Start of Block

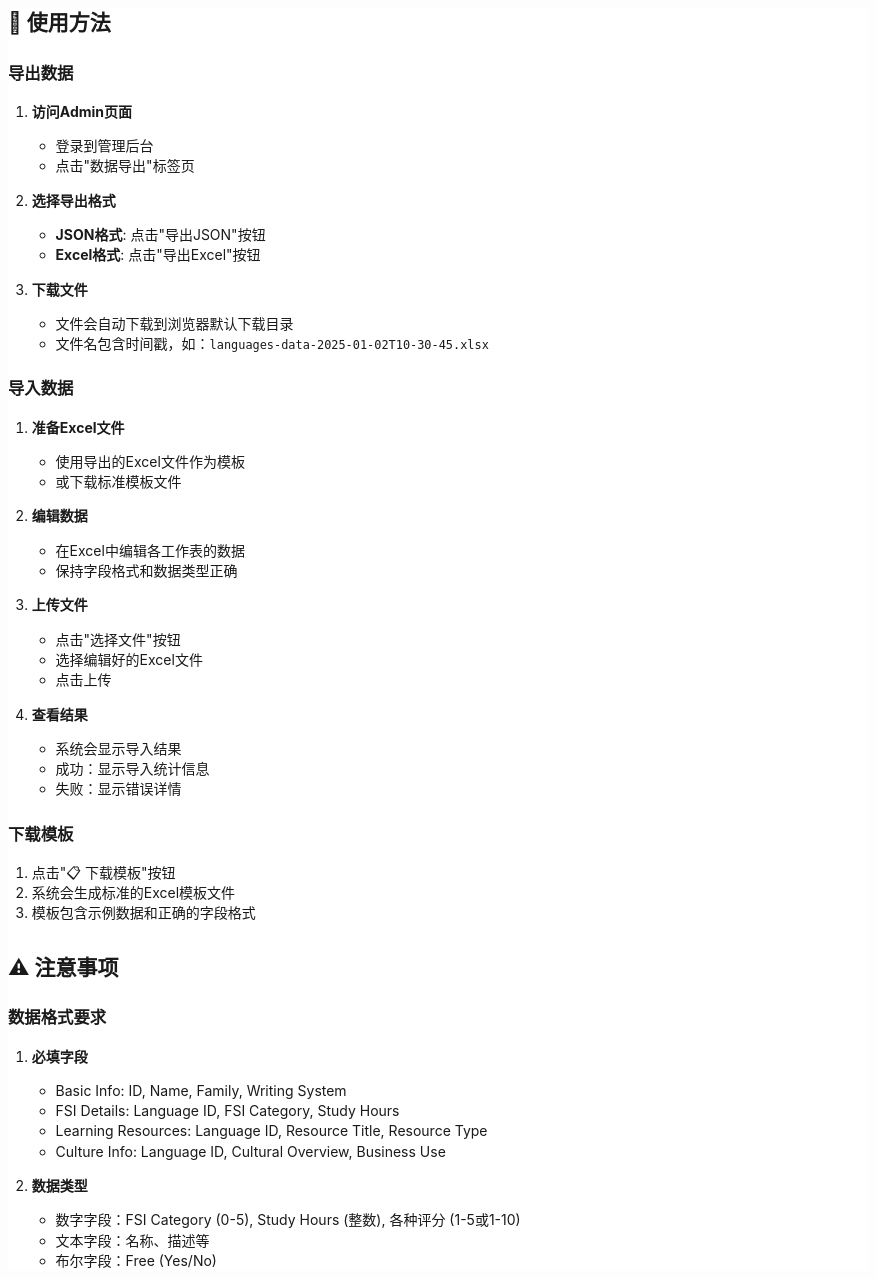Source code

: ## 🔧 使用方法

### 导出数据

1. **访问Admin页面**
   - 登录到管理后台
   - 点击"数据导出"标签页

2. **选择导出格式**
   - **JSON格式**: 点击"导出JSON"按钮
   - **Excel格式**: 点击"导出Excel"按钮

3. **下载文件**
   - 文件会自动下载到浏览器默认下载目录
   - 文件名包含时间戳，如：`languages-data-2025-01-02T10-30-45.xlsx`

### 导入数据

1. **准备Excel文件**
   - 使用导出的Excel文件作为模板
   - 或下载标准模板文件

2. **编辑数据**
   - 在Excel中编辑各工作表的数据
   - 保持字段格式和数据类型正确

3. **上传文件**
   - 点击"选择文件"按钮
   - 选择编辑好的Excel文件
   - 点击上传

4. **查看结果**
   - 系统会显示导入结果
   - 成功：显示导入统计信息
   - 失败：显示错误详情

### 下载模板

1. 点击"📋 下载模板"按钮
2. 系统会生成标准的Excel模板文件
3. 模板包含示例数据和正确的字段格式

## ⚠️ 注意事项

### 数据格式要求

1. **必填字段**
   - Basic Info: ID, Name, Family, Writing System
   - FSI Details: Language ID, FSI Category, Study Hours
   - Learning Resources: Language ID, Resource Title, Resource Type
   - Culture Info: Language ID, Cultural Overview, Business Use

2. **数据类型**
   - 数字字段：FSI Category (0-5), Study Hours (整数), 各种评分 (1-5或1-10)
   - 文本字段：名称、描述等
   - 布尔字段：Free (Yes/No)
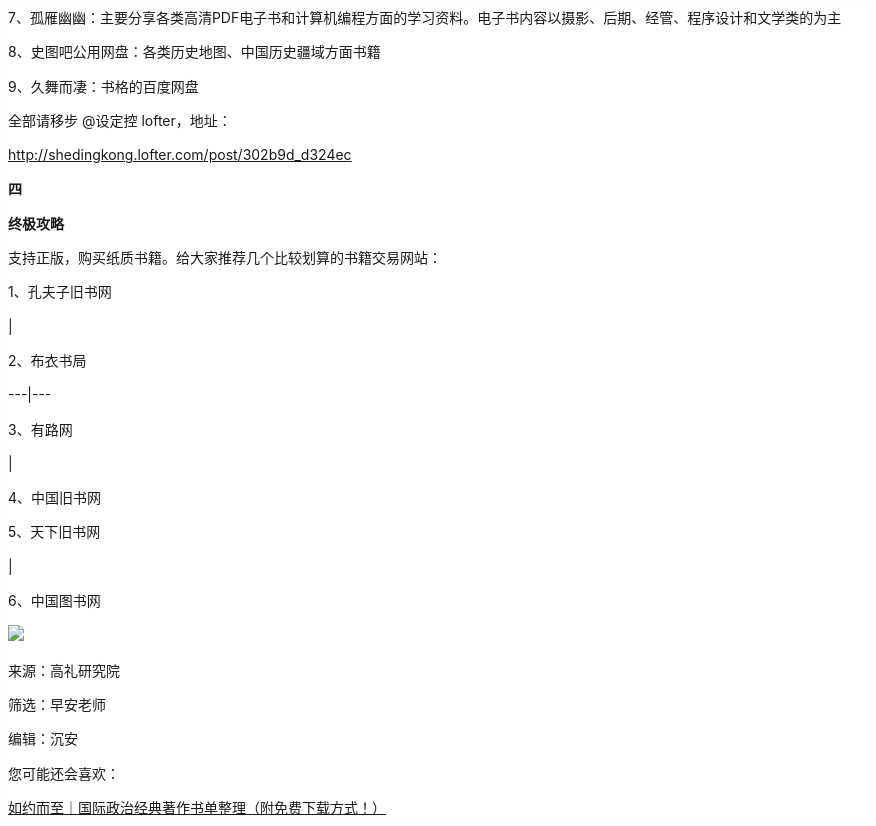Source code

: 7、孤雁幽幽：主要分享各类高清PDF电子书和计算机编程方面的学习资料。电子书内容以摄影、后期、经管、程序设计和文学类的为主

8、史图吧公用网盘：各类历史地图、中国历史疆域方面书籍

9、久舞而凄：书格的百度网盘

  

全部请移步 @设定控 lofter，地址：

http://shedingkong.lofter.com/post/302b9d_d324ec

  

 **四**

 **终极攻略**

  

支持正版，购买纸质书籍。给大家推荐几个比较划算的书籍交易网站：

  

1、孔夫子旧书网  

|

2、布衣书局  
  
  
---|---  
  
3、有路网  

|

4、中国旧书网  
  
  
5、天下旧书网  

|

6、中国图书网  
  
  
  

![](/images/4290/4.png)

  

来源：高礼研究院

筛选：早安老师

编辑：沉安

  

您可能还会喜欢：

[如约而至｜国际政治经典著作书单整理（附免费下载方式！）](http://mp.weixin.qq.com/s?__biz=MzI3MTYzMzE5Mw==&mid=2247484047&idx=1&sn=7cbf5e66e8c4ecc1567f9259c5ddf5c5&chksm=eb3f9cc9dc4815df5dfd4d47882cb03ee5512acbfc03a57ff759a0b64aea0cd3cf5d6fc36fa8&scene=21#wechat_redirect)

End of Block

◆ **Task to carry out**
Where the string "Hours" occurs in a line of the material above, copy the whole line.

◆ **Answer space**
   - FSI Details: Language ID, FSI Category, Study Hours
   - 数字字段：FSI Category (0-5), Study Hours (整数), 各种评分 (1-5或1-10)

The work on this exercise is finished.